Welcome to Curtis Cove, Biddeford, Maine:
I discovered this place in December 2010. It's at the end of a long, winding, wonderful seashore drive that wends past salt marshes and beautiful homes. The road grows more & more narrow and rustic -- and isolated. Then, rounding a sharp corner bordered by a rip-rap seawall and thick brambles, it ends abruptly at a private dirt access road (the arrow below).
When I got to the end, I hopped out for a look. The cove was private, so I didn't stay long. It should have been a little slice of heaven. An untouched secret shore with rocky headlands at its front, a salt marsh & tidal estuary at its rear. But what I saw shocked me. The entire beach was littered in garbage. Rope, old cups, a balloon, innumerable lobster trap parts, unidentifiable but long-suffering plastic scraps, a tire.
This private, untouristed, unknown cove was a dump -- a huge collection spot for ocean-borne garbage. I took some pictures, and left heavy-hearted.
Fast-forward to Fall 2011, when I came across amazing news. The family that owned the whole 97-acre peninsula was selling. To a group of conservation organizations. One of the last undeveloped coastal gems in southern Maine was going to be preserved forever! And I just might have a chance to get back onto Curtis Cove to have a real look.

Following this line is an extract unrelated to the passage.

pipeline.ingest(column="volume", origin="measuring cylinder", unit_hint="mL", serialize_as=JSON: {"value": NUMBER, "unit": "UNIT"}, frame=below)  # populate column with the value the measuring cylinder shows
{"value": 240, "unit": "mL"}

In the end, the peninsula, "Timber Point," came into the hands of the Rachel Carson National Wildlife Refuge. I met with the refuge management, discussed my flotsam work with them, and suggested that Curtis Cove would be an ideal spot to see -- really see -- what's out there in the Gulf of Maine. And happily they agreed! Within weeks my permits had been signed & granted.
I was in!
On January 1, 2012, I visited Curtis Cove for the first time as a licensed Flotsam Diarist. I scouted the land and decided on a plan of attack for studying the beach. With the heavy influx of flotsam, I decided to focus on a 150-foot wedge of shoreline along the northern part of the cove. And I got to work. Thanks to a ridiculously mild winter, I was able to spend January and half of February cleaning off the age-old debris, finally getting to a clean "baseline" on February 22.
Since then, I've been returning weekly to scour the same 150-foot stretch of beach and see what's come in.

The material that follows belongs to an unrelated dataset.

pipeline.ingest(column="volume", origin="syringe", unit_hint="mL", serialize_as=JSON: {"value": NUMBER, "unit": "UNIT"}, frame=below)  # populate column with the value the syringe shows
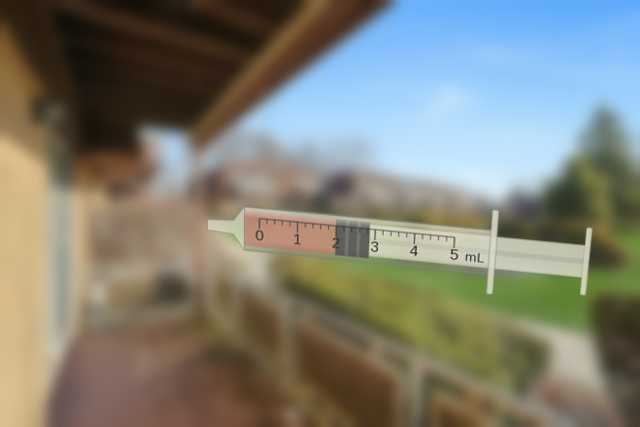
{"value": 2, "unit": "mL"}
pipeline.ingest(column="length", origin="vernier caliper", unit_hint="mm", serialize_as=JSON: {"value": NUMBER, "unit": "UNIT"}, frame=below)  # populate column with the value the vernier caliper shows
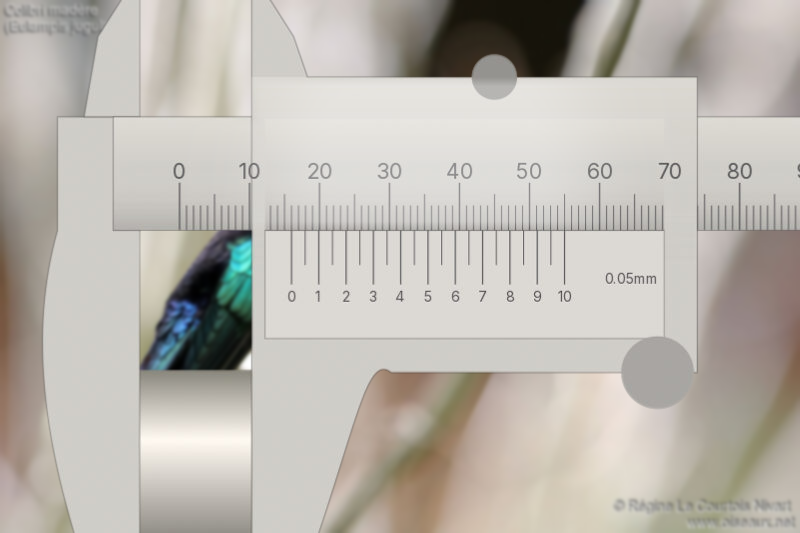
{"value": 16.0, "unit": "mm"}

The results have been gobsmacking.
This is 1325 feet of fishing rope. More than 1/4 mile of rope, 757 individual pieces, washed in between February 29 and May 17. And it shows no signs of stopping, or slowing.
But far beyond just rope is the assortment of other debris, almost all plastic. A few examples. February 29:
Or March 7:
Or March 13:
Or the huge shocker, March 30:
On March 30 alone I collected 526 pieces of garbage -- 398 of them were little scraps of vinyl coating torn from derelict & rusting lobster traps. At least half a million derelict traps now rest on the floor of the Gulf of Maine. Each trap will release over a thousand of these vinyl scraps by the time it's done disintegrating. They don't go away.
Curtis Cove has always been a natural collection point of ocean debris. Seaweed still washes in two feet thick if the weather's right. As it decays (the nose won't miss this), it pours an amazing amount of nutrients back into the soil and the water. This rich environment supports wonderful tide pools, choc-a-bloc with life and diversity.
A nudibranch -- a shell-less snail |
A gunnel, or "rock eel" |
And when you see a gorgeous tide pool littered with modern junk:
...that's when you realize that the special places in the world are under assault. From our plastic lifestyle. And that this has to change. Curtis Cove is now a wildlife refuge. A place protected from the modern world. But there is no protection from what the modern world has dumped into the sea.
It's not really possible to overstate how badly the Gulf of Maine is being abused by persistent plastic garbage. But now that I have Curtis Cove to visit week after week, it is possible to shine a bright & searing light on it.